C’est ainsi que le lendemain, par un temps dont la clarté laissait présager qu’il ne ferait pas beau longtemps, comme c’est souvent le cas en Normandie, surtout à la fin de mai, quand la fraîcheur et la pluie sont plus fréquentes que le grand soleil, nous reprîmes la route d’Hudimesnil et de la belle maison dont j’appris qu’elle appartenait à Mademoiselle Sébastiani, la sœur de la duchesse de Praslin qui était d’origine roturière, ce dont Mme de Villeparisis ne tenait pas vraiment compte. Nous fûmes accueillis par un certain M. Bagard, régisseur du domaine, qui se montra avec ces dames d’une politesse proche de l’obséquiosité, mais fit preuve d’une incontestable connaissance du sujet et nous expliqua par le menu tout ce qui concernait ces iris multicolores que nous avions sous les yeux. J’ai donc appris, en circulant lentement entre les touffes aux feuilles acérées, que nous étions en présence d’iris qualifiés d’hybrides, cultivés par quelques spécialistes aussi savants dans l’art de croiser entre elles des variétés diverses que de sélectionner au milieu de semis innombrables les fleurs les plus belles, les plus robustes et les plus rustiques. Mme de Villeparisis parut aussi à l’aise dans ce coin de jardin qu’elle eut pu l’être dans son salon en compagnie des autres dames du faubourg St Germain, faisant remarquer ici quelque détail particulier de telle fleur, comme les fines veines pourprées qui apparaissent au bord des sépales d’une fleur dédiée à une certaine Madame Chobaut, ou l’harmonie des deux tons de mauve de celle baptisée Isoline. A mon grand étonnement, de sorte que l’admiration que je lui portais s’en trouva décuplée, la marquise rectifia même notre cicérone quand celui-ci attribua à la maison Verdier la paternité d’un iris tout strié de violet sombre dénommé Demi-Deuil, dont elle précisa qu’il avait été obtenu plutôt par Fernand Denis, un industriel qui cultive ses iris au bord de l’étang de Thau près de la ville de Sète. Ce nom de Denis ne manqua pas d’évoquer dans ma mémoire celle qui fut la bonne amie de Voltaire, au grand déplaisir de Madame du Châtelet qui tenait cette place depuis plusieurs années et n’entendait pas la céder sans batailler à une femme bien plus jeune qu’elle, tant il est vrai que notre cerveau même s’il est occupé par un sujet qui le passionne, peut brusquement s’éloigner du présent et, par un retour difficilement explicable, se fixer sur un souvenir qui peut être aussi bien sérieux que futile.
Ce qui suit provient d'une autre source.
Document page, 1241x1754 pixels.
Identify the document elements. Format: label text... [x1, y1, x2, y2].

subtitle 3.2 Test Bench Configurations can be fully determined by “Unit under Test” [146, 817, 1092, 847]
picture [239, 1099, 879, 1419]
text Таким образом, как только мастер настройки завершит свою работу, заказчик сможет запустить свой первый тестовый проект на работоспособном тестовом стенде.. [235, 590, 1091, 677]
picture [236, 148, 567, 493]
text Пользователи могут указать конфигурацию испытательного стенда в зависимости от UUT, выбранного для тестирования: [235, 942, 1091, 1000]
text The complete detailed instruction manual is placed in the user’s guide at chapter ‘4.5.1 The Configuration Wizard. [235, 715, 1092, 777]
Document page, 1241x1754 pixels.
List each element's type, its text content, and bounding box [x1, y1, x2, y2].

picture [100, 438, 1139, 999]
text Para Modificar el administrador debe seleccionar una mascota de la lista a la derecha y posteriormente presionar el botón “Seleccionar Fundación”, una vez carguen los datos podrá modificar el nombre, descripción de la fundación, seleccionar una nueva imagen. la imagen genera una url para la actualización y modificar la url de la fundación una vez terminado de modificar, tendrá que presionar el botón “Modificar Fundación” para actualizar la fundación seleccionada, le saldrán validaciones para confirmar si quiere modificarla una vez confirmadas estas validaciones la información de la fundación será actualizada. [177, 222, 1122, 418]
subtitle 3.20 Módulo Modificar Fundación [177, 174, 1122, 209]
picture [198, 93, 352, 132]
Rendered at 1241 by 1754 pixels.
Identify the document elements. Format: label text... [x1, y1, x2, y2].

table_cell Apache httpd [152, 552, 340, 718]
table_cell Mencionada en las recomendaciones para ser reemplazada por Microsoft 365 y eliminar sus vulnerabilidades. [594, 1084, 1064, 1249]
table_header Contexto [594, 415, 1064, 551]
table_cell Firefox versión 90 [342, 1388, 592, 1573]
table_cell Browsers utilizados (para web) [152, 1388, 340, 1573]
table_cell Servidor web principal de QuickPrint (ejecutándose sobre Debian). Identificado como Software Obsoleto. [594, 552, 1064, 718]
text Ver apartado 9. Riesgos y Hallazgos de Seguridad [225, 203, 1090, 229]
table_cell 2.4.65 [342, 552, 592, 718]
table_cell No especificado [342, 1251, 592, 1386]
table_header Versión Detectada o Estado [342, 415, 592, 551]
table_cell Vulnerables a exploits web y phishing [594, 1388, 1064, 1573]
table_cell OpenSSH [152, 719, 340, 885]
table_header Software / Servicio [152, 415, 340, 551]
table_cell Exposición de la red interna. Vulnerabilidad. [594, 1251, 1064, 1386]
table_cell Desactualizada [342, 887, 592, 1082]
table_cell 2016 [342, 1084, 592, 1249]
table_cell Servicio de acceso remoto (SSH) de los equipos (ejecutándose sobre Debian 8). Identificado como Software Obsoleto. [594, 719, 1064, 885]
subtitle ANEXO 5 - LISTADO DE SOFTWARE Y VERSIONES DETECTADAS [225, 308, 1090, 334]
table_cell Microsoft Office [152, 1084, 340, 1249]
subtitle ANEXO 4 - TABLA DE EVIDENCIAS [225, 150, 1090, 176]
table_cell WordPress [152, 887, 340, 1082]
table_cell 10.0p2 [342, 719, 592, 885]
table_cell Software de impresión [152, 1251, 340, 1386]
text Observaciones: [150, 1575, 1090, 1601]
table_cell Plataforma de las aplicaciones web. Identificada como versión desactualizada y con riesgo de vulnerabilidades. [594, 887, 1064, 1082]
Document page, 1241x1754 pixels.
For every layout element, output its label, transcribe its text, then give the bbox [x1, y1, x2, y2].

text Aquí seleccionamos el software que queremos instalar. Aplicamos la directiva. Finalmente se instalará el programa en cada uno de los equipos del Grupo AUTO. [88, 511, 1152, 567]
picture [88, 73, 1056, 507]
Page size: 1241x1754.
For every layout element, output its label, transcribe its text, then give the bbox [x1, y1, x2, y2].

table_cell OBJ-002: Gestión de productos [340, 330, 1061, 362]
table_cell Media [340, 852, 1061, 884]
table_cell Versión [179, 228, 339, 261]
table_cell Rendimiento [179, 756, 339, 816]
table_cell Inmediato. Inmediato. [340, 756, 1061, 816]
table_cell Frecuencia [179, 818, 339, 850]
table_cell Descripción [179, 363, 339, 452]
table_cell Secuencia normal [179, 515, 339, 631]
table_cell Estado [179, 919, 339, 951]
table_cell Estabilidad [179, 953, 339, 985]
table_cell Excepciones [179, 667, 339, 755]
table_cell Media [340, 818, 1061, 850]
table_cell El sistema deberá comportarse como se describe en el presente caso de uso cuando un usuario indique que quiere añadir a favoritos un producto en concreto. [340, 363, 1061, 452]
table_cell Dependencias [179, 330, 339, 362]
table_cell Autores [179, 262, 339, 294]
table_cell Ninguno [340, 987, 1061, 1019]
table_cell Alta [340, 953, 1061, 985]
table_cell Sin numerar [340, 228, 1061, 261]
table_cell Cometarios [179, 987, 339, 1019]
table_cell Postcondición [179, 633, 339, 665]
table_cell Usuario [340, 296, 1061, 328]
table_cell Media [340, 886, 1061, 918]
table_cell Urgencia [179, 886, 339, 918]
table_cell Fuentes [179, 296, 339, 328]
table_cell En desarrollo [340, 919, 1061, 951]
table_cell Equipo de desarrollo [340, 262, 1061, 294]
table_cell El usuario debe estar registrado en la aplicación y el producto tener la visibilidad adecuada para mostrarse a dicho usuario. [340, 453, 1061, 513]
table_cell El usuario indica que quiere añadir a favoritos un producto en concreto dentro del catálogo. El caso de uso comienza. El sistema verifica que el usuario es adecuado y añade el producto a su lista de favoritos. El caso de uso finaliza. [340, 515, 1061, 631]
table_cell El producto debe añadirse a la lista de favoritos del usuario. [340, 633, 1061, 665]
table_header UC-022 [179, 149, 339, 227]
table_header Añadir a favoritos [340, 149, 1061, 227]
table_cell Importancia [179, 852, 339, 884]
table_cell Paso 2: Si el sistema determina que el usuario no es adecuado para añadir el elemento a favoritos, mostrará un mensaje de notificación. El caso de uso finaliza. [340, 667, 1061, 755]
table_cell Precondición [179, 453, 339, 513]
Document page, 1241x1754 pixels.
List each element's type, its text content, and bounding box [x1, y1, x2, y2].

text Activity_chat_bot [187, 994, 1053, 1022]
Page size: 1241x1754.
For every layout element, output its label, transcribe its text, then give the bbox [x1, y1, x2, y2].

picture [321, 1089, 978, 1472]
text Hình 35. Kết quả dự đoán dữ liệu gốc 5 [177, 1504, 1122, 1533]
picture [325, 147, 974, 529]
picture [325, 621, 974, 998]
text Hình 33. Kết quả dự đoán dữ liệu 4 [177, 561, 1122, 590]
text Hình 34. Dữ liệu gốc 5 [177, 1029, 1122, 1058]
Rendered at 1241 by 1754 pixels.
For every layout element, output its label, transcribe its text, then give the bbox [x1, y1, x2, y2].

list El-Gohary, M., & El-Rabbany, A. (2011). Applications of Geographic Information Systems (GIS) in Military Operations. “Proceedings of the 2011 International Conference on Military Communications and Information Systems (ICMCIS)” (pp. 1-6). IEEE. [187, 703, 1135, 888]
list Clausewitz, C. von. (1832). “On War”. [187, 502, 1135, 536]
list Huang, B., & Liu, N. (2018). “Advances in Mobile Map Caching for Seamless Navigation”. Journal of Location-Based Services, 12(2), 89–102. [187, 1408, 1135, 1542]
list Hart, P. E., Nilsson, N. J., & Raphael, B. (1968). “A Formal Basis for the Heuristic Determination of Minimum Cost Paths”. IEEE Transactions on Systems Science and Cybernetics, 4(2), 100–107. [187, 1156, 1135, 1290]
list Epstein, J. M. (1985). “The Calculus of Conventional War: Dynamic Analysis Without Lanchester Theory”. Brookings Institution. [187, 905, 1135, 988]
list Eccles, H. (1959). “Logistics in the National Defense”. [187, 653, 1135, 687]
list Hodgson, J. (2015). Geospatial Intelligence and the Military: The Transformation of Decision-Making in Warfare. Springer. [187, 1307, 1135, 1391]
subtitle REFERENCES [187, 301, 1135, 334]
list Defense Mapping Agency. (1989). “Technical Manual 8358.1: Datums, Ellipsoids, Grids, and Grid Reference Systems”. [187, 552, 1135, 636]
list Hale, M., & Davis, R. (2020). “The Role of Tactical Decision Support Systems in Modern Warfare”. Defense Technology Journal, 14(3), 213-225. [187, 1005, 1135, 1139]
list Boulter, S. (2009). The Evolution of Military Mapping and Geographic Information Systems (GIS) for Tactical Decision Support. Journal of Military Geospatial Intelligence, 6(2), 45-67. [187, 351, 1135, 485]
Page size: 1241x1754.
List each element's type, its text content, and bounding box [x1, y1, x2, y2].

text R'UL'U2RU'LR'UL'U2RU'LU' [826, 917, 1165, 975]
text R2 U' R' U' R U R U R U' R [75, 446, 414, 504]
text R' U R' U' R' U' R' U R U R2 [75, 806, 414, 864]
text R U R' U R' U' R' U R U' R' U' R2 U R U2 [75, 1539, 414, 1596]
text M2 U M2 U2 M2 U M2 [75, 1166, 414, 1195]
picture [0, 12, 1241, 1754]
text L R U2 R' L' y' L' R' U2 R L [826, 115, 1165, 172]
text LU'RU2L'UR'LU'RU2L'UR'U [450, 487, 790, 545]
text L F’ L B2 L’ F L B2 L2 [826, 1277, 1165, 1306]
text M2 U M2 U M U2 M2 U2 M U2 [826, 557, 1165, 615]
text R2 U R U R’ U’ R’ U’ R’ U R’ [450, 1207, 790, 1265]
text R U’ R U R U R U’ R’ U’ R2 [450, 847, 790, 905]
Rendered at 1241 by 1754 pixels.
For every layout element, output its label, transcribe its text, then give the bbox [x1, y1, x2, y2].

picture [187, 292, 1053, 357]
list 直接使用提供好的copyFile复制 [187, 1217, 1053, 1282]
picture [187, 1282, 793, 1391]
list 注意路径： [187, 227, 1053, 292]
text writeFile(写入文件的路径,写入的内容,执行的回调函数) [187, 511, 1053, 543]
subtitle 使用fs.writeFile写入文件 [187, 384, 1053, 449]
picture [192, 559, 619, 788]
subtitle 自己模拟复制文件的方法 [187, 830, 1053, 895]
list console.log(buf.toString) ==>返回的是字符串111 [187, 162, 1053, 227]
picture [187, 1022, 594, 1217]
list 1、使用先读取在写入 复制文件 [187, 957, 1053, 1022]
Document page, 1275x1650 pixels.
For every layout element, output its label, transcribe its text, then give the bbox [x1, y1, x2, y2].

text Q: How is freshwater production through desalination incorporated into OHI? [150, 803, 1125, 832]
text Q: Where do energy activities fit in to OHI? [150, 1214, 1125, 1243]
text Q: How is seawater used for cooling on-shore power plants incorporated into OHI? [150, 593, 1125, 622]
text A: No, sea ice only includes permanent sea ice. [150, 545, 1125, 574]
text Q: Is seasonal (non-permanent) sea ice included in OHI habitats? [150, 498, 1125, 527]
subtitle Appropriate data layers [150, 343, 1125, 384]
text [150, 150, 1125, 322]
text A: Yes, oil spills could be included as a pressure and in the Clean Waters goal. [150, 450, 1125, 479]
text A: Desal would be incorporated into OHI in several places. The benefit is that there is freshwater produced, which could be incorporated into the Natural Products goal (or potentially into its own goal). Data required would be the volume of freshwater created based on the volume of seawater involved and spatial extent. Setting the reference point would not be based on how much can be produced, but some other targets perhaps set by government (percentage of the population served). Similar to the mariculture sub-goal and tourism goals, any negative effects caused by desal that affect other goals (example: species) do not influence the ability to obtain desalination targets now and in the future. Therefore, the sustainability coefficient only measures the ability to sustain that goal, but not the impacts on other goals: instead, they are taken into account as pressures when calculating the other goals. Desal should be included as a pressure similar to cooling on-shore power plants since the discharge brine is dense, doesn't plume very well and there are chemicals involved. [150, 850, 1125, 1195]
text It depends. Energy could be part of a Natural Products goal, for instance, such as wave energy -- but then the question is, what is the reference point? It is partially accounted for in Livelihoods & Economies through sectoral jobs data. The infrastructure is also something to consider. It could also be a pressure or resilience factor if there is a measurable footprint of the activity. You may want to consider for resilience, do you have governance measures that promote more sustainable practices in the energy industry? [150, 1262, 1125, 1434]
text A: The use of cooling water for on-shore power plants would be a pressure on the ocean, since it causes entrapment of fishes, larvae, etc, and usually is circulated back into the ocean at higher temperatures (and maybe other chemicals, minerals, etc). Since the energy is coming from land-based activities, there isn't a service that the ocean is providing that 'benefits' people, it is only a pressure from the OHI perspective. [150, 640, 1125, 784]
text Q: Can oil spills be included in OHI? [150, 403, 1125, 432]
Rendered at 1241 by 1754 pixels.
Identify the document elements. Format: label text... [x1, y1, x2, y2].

Pendant que nous revenions vers la maison et que les dames, c’est à dire la marquise et ma grand’mère, évoquaient avec une certaine excitation les merveilles que nous venions de voir, je me laissais emporter par une sorte de rêverie où apparaissaient les rangées d’iris violets présents dans le jardinet de ma tante à Combray, tous semblables, et qui commençaient à fleurir à peine les gelées de février disparues, quand nous revenions au moment de la mi-Carême et avions droit, pour je ne sais plus quelle tradition familiale, à un goûter de crêpes que ma tante et ma grand’mère mangeaient avec parcimonie car elles affirmaient que ces délicieuses pâtisseries étaient lourdes à digérer.